Document text ::
*** Block opens ***

You have a couple options open to you, that may or may not fit
your needs.
1.
While DSM does not have any alerting built-in, Snapdrive
does. While it may not give you an email alert when a path fails, it will
give you other storage alerts which are more impacting than a single path
failing. I do like your idea of pulling from the command line, but it
sounds pretty heavy for any environment larger than 20 hosts. What I
would do is create the command line output, parse it for failures, and email
out only on failures a few times a day (don’t forget to share the script
;)
2.
With Brocades you can configure an email address for
administrator, which will email out when a link goes down. While it won’t
show you a problem with zoning causing a path to fail, it will show you when a
link / gbic fails.
3.
With Netapp Operations Manager / DFM you can configure custom
alerts on various events on the Filer, these include: HBA Port:
Offline, HBA Port: Port Error, HBA Port: Traffic High. Keep
in mind if you have alerting on all events “Critical or worse”
already set up, Netapp has some items missing from that list. I am pretty
sure the HBA errors are not included in “critical”, just like “lun
offline” is not a critical alert either.
I think to get exactly what you want you should start with #1.
It sounds like alerting is really important in your environment (I suppose it
is to everyone) so you may want to do #2 since it is free, and I would push for
Ops Mgr as well too. To Stetson’s point as well, the Host Attach
Kit also includes other command line utilities that may be helpful in your scripting
adventures, and it is required to be installed for any supportable Netapp
config.
HTH,
Hadrian
From:
owner-toasters@mathworks.com [mailto:owner-toasters@mathworks.com] On Behalf
Of Webster, Stetson
Sent: Tuesday, April 08, 2008 7:29 AM
To: Jon Hill; toasters@mathworks.com
Subject: RE: MPIO and path failure
For NetApp, be sure to review the NetApp Host Utilities software
downloadable from the NOW site. If your host OS supports it, I recommend
using ALUA.

*** Block closes ***

Raw data ::
*** Block opens ***

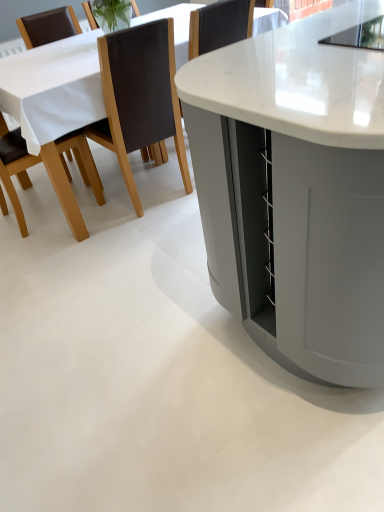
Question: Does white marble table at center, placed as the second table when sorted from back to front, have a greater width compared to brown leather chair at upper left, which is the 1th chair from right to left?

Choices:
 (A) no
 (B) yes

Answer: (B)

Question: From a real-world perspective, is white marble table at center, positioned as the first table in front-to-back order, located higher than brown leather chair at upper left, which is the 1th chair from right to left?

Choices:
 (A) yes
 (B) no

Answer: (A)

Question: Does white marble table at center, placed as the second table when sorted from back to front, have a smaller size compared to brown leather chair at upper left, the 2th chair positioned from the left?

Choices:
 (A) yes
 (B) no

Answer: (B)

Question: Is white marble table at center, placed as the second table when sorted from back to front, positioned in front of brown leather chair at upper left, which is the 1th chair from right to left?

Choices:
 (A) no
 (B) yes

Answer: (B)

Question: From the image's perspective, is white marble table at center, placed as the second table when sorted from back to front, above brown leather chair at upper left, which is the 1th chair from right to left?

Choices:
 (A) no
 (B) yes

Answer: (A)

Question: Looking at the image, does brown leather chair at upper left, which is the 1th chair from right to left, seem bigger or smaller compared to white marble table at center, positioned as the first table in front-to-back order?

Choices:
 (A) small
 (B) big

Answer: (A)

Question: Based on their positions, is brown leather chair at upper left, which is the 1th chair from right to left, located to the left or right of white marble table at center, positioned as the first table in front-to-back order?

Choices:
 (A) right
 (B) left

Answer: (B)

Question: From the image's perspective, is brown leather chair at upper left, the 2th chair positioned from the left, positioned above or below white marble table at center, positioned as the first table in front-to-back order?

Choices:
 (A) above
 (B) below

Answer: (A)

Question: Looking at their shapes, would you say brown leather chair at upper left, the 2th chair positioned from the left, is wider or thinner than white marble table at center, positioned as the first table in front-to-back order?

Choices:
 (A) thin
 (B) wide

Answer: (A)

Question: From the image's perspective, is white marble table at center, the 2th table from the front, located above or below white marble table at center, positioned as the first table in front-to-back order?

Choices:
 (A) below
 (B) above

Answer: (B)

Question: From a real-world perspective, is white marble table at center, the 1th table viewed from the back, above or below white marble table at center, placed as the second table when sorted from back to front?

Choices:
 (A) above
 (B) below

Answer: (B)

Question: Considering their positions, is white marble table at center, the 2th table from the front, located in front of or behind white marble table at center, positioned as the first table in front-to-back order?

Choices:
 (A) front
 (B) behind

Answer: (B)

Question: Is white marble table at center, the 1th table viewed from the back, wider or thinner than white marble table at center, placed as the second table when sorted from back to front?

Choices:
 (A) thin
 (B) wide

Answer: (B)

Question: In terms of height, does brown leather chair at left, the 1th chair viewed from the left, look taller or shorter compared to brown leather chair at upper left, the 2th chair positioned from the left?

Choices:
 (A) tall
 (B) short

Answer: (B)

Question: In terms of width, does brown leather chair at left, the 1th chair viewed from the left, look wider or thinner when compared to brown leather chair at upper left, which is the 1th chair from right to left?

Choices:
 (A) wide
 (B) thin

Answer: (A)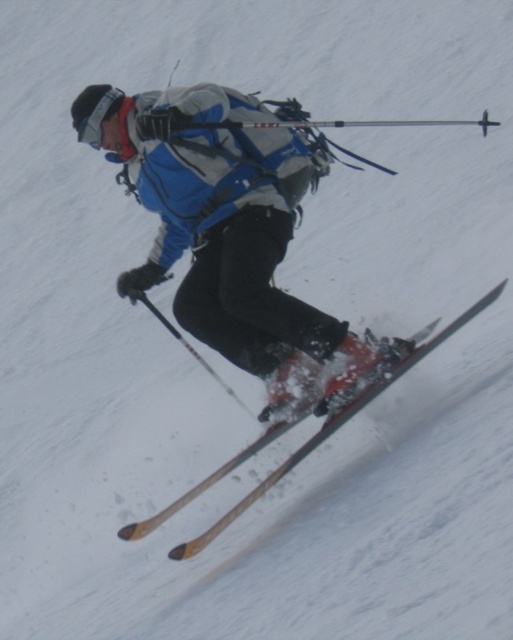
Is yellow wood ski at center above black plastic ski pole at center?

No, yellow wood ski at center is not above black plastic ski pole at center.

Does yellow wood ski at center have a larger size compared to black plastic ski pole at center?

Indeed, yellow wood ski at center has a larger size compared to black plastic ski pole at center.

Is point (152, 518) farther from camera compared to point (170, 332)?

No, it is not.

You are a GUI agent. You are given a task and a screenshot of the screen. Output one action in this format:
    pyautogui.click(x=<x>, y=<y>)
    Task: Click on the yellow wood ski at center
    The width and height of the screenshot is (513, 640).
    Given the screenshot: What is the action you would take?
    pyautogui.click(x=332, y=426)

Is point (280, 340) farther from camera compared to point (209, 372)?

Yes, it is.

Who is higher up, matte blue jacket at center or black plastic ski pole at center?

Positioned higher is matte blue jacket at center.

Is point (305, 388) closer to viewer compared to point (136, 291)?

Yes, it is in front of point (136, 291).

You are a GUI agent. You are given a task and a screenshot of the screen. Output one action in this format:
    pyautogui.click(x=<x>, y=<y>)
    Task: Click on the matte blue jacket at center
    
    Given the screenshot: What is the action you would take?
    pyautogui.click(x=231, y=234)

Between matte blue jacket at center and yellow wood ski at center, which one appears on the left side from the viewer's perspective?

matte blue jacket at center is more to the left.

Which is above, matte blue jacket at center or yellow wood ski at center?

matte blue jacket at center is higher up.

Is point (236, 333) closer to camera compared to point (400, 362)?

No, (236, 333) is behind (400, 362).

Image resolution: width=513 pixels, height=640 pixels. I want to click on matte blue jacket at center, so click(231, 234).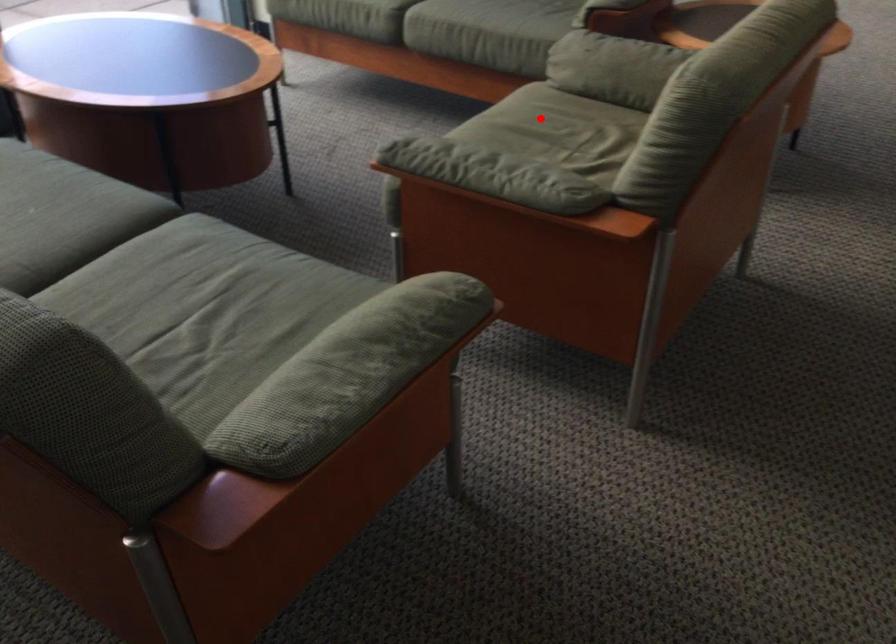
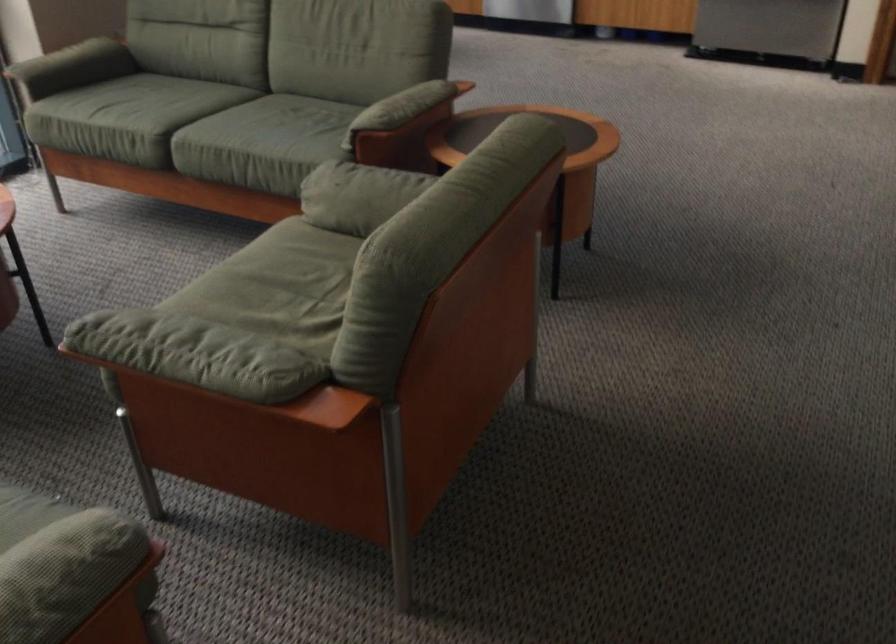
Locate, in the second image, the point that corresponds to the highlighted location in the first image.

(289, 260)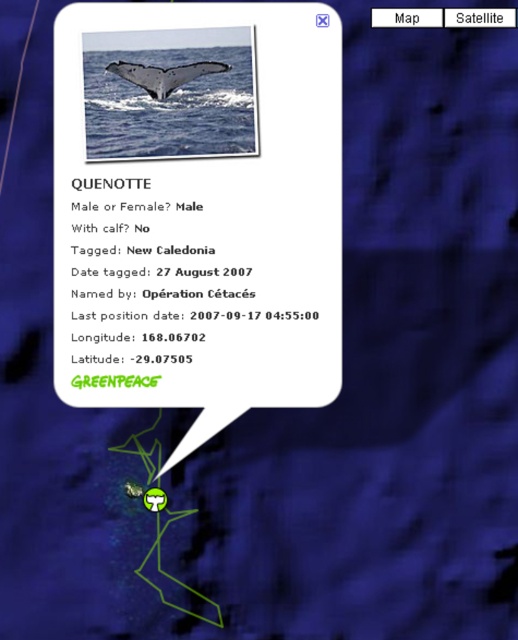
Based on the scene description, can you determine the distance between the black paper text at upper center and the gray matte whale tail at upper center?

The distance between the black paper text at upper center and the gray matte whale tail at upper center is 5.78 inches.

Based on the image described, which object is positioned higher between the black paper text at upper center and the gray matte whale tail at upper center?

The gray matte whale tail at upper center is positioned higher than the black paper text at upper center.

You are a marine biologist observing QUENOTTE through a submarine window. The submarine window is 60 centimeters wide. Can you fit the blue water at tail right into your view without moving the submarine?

*** Block closes ***

Your assignment :: From the mailing list post on path failure alerts, write out word for word the part that starts with "While DSM does" and ends with "link / gbic fails.". The material comes from a different source than the mailing list post.

Solution to the problem ::
While DSM does not have any alerting built-in, Snapdrive
does. While it may not give you an email alert when a path fails, it will
give you other storage alerts which are more impacting than a single path
failing. I do like your idea of pulling from the command line, but it
sounds pretty heavy for any environment larger than 20 hosts. What I
would do is create the command line output, parse it for failures, and email
out only on failures a few times a day (don’t forget to share the script
;)
2.
With Brocades you can configure an email address for
administrator, which will email out when a link goes down. While it won’t
show you a problem with zoning causing a path to fail, it will show you when a
link / gbic fails.